>>>

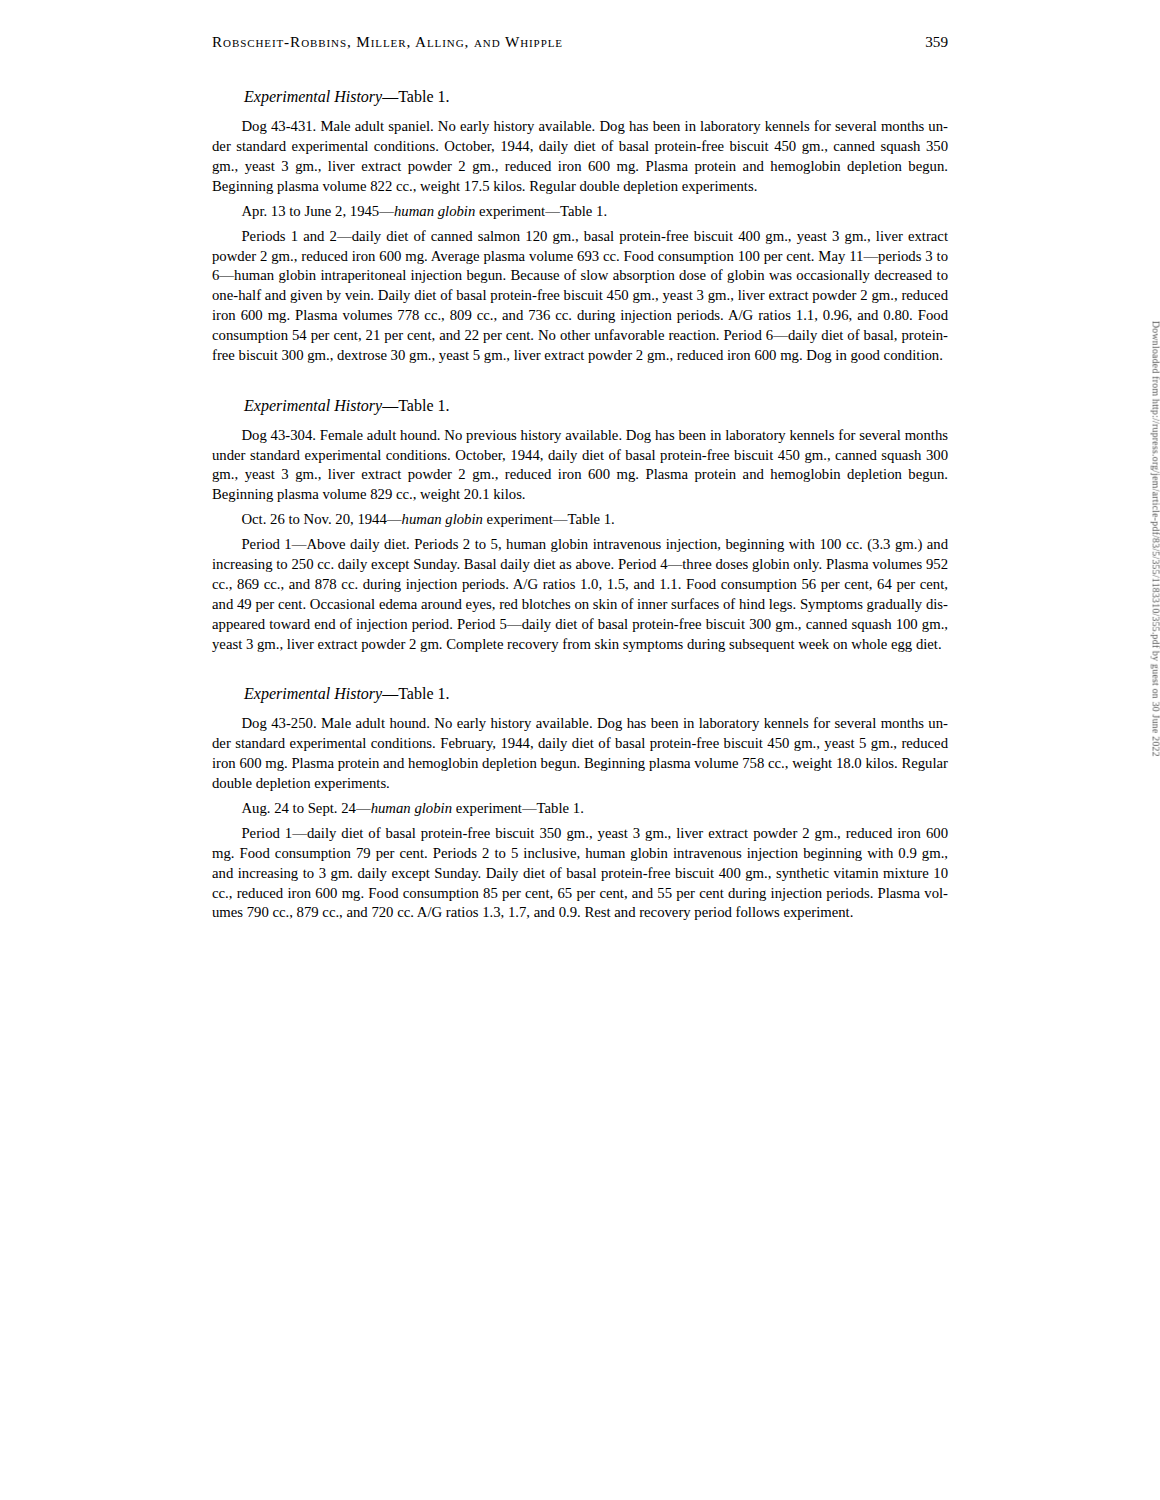Robscheit-Robbins, Miller, Alling, and Whipple359
Experimental History—Table 1.
Dog 43-431. Male adult spaniel. No early history available. Dog has been in laboratory kennels for several months under standard experimental conditions. October, 1944, daily diet of basal protein-free biscuit 450 gm., canned squash 350 gm., yeast 3 gm., liver extract powder 2 gm., reduced iron 600 mg. Plasma protein and hemoglobin depletion begun. Beginning plasma volume 822 cc., weight 17.5 kilos. Regular double depletion experiments.
Apr. 13 to June 2, 1945—human globin experiment—Table 1.
Periods 1 and 2—daily diet of canned salmon 120 gm., basal protein-free biscuit 400 gm., yeast 3 gm., liver extract powder 2 gm., reduced iron 600 mg. Average plasma volume 693 cc. Food consumption 100 per cent. May 11—periods 3 to 6—human globin intraperitoneal injection begun. Because of slow absorption dose of globin was occasionally decreased to one-half and given by vein. Daily diet of basal protein-free biscuit 450 gm., yeast 3 gm., liver extract powder 2 gm., reduced iron 600 mg. Plasma volumes 778 cc., 809 cc., and 736 cc. during injection periods. A/G ratios 1.1, 0.96, and 0.80. Food consumption 54 per cent, 21 per cent, and 22 per cent. No other unfavorable reaction. Period 6—daily diet of basal, protein-free biscuit 300 gm., dextrose 30 gm., yeast 5 gm., liver extract powder 2 gm., reduced iron 600 mg. Dog in good condition.
Experimental History—Table 1.
Dog 43-304. Female adult hound. No previous history available. Dog has been in laboratory kennels for several months under standard experimental conditions. October, 1944, daily diet of basal protein-free biscuit 450 gm., canned squash 300 gm., yeast 3 gm., liver extract powder 2 gm., reduced iron 600 mg. Plasma protein and hemoglobin depletion begun. Beginning plasma volume 829 cc., weight 20.1 kilos.
Oct. 26 to Nov. 20, 1944—human globin experiment—Table 1.
Period 1—Above daily diet. Periods 2 to 5, human globin intravenous injection, beginning with 100 cc. (3.3 gm.) and increasing to 250 cc. daily except Sunday. Basal daily diet as above. Period 4—three doses globin only. Plasma volumes 952 cc., 869 cc., and 878 cc. during injection periods. A/G ratios 1.0, 1.5, and 1.1. Food consumption 56 per cent, 64 per cent, and 49 per cent. Occasional edema around eyes, red blotches on skin of inner surfaces of hind legs. Symptoms gradually disappeared toward end of injection period. Period 5—daily diet of basal protein-free biscuit 300 gm., canned squash 100 gm., yeast 3 gm., liver extract powder 2 gm. Complete recovery from skin symptoms during subsequent week on whole egg diet.
Experimental History—Table 1.
Dog 43-250. Male adult hound. No early history available. Dog has been in laboratory kennels for several months under standard experimental conditions. February, 1944, daily diet of basal protein-free biscuit 450 gm., yeast 5 gm., reduced iron 600 mg. Plasma protein and hemoglobin depletion begun. Beginning plasma volume 758 cc., weight 18.0 kilos. Regular double depletion experiments.
Aug. 24 to Sept. 24—human globin experiment—Table 1.
Period 1—daily diet of basal protein-free biscuit 350 gm., yeast 3 gm., liver extract powder 2 gm., reduced iron 600 mg. Food consumption 79 per cent. Periods 2 to 5 inclusive, human globin intravenous injection beginning with 0.9 gm., and increasing to 3 gm. daily except Sunday. Daily diet of basal protein-free biscuit 400 gm., synthetic vitamin mixture 10 cc., reduced iron 600 mg. Food consumption 85 per cent, 65 per cent, and 55 per cent during injection periods. Plasma volumes 790 cc., 879 cc., and 720 cc. A/G ratios 1.3, 1.7, and 0.9. Rest and recovery period follows experiment.
Downloaded from http://rupress.org/jem/article-pdf/83/5/355/1183310/355.pdf by guest on 30 June 2022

<<<

#### DESCRIPTION OF THE TASK
Retrieve all lines from the data that contain the string "June".

#### YOUR SOLUTION
Apr. 13 to June 2, 1945—human globin experiment—Table 1.
Downloaded from http://rupress.org/jem/article-pdf/83/5/355/1183310/355.pdf by guest on 30 June 2022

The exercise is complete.